Bhatia, who has played for the Kolkata Knight Riders and Rising Pune Supergiant in the Indian Premier League (IPL), has often been plagued by injuries, which was one reason he had to miss the entire domestic season last year. In an interview, the veteran shared an interesting piece of information on how he battled his injury to make a comeback in the domestic season this time.
“I did a course on Human Biomechanics which was all about training. That has inspired me to keep playing, for the whole year I worked on my body and wanted to see how fit I was to play Ranji Trophy,” Bhatia told CricketNext.

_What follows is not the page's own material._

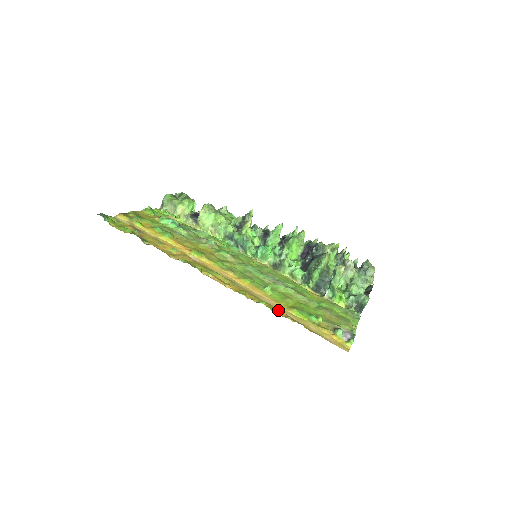
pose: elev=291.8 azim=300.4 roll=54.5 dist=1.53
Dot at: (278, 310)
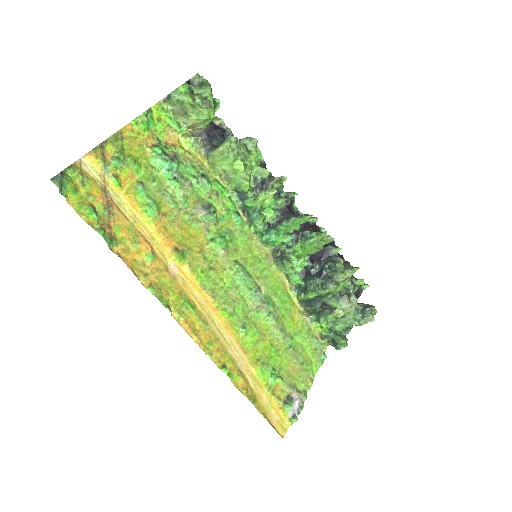
Dot at: (239, 376)
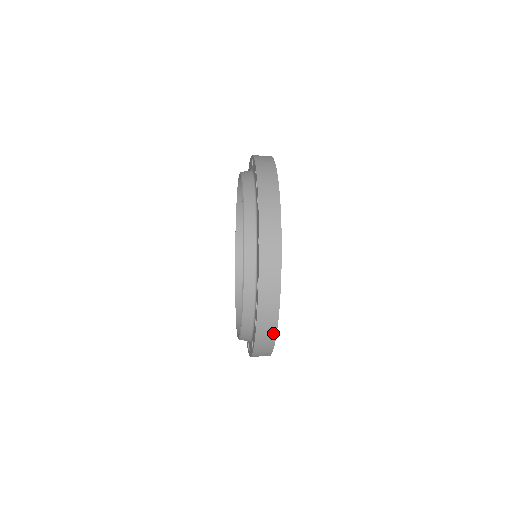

Talking in detail about the course he said: “It focuses purely on body movements. The whole idea is to think how body moves, we need to train according to sport we play. Right now, I see a lot of people training in the gym to play a sport like cricket – which is basically a three-dimensional sport. We are not training our minds well enough and hence we face injury issues”
Young cricketers focusing on IPL and not domestic cricket
Bhatia also expressed his concern on the lack of quality in domestic cricket, reasoning out too much attention towards the IPL for the same. According to the all-rounder, a lot of young cricketers have shifted their focus on bagging an IPL contract, instead of making it big in the domestic circuit.
“I feel a lot of players are saving themselves for the IPL and that is something BCCI should look into, first-class cricket should remain the priority,” the Delhi lad said.
Very recently, Mumbai’s Tushar Deshpande didn’t attend IPL trials in order to concentrate solely on domestic cricket. While that is just one example, a lot of cricketers are attracted to the glam and money of the T20 extravaganza, and that, according to Bhatia, is detrimental for domestic cricket in India.